• _ENUNCIADO DA TAREFA_: Transcreva do texto sobre Clara Nunes o trecho que começa nas palavras “No mesmo ano” e termina logo depois de “letrista Antonio Maria.”.

• _TEXTO EM ESTUDO_:

************

No mesmo ano (1974) que lançou o disco que deu uma guinada em sua carreira, a cantora atuou na segunda montagem do espetáculo Brasileiro, Profissão Esperança, ao lado do ator Paulo Gracindo, que contava, em cenas e músicas, a vida de Dolores Durán e do jornalista e letrista Antonio Maria.

Clara gostava de pesquisar ritmos brasileiros, folclore e a tradição afro-brasileira, o que a levou a converter-se à umbanda. Sem dúvida, o casamento com o músico e letrista Paulo César Pinheiro colaborou ainda mais para aguçar seu interesse pelo samba de raiz. Junto com ele, a cantora fundou um teatro com seu nome no Shopping da Gávea, no Rio de Janeiro.

clara nunes samba
Clara Nunes sempre valorizou as tradições afro-brasileiras em sua música

Clara Nunes gravou algumas composições de Candeia como “O mar serenou” e “Minha gente do morro, saiba mais sobre o sambista.

 

 Ditadura militar e morte prematura

O site Documentos Revelados (www.documentosrevelados.com.br), iniciativa louvável de Aluizio Palmar que resgata documentos da chamada comunidade de informações da ditadura militar, divulgou em 2012 o Informe 2755 do Ministério do Exército que elenca Clara Nunes ao lado de Agnaldo Thimóteo, Wilson Simonal, Wanderley Cardoso, Roberto Carlos e outros como “artistas que se uniram à Revolução de 64 no combate à subversão e outros que estão sempre dispostos a uma efetiva colaboração com o governo”.

Em matéria no Jornal do Brasil, o próprio Aluízio Palmar ficou surpreso quando teve acesso à informação: “Clara Nunes nunca foi desse meio político. Me surpreendi, mas não dá para dizer que é uma montagem. É claramente um documento oficial”.

************

• _REGISTROS FORNECIDOS_:
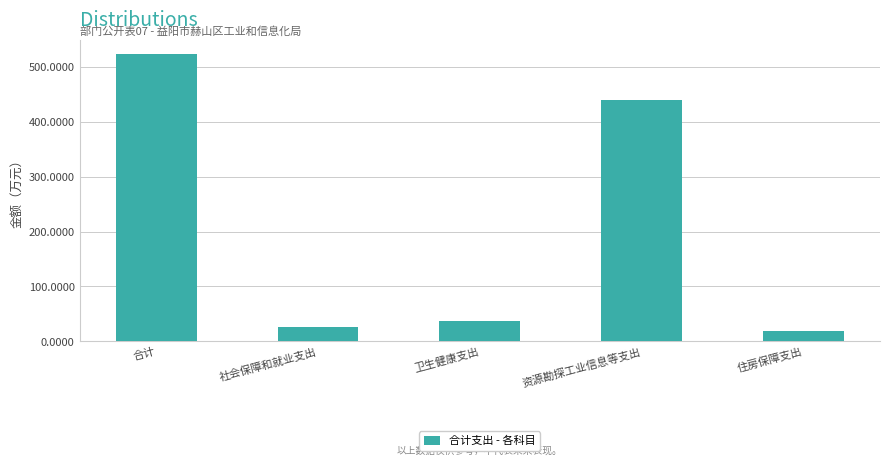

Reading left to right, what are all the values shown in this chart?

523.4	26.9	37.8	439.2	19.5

************

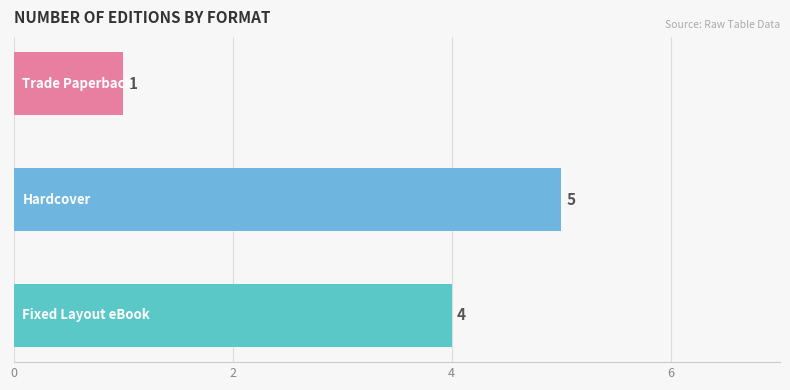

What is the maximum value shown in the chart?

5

************

• _A RESPOSTA_:
No mesmo ano (1974) que lançou o disco que deu uma guinada em sua carreira, a cantora atuou na segunda montagem do espetáculo Brasileiro, Profissão Esperança, ao lado do ator Paulo Gracindo, que contava, em cenas e músicas, a vida de Dolores Durán e do jornalista e letrista Antonio Maria.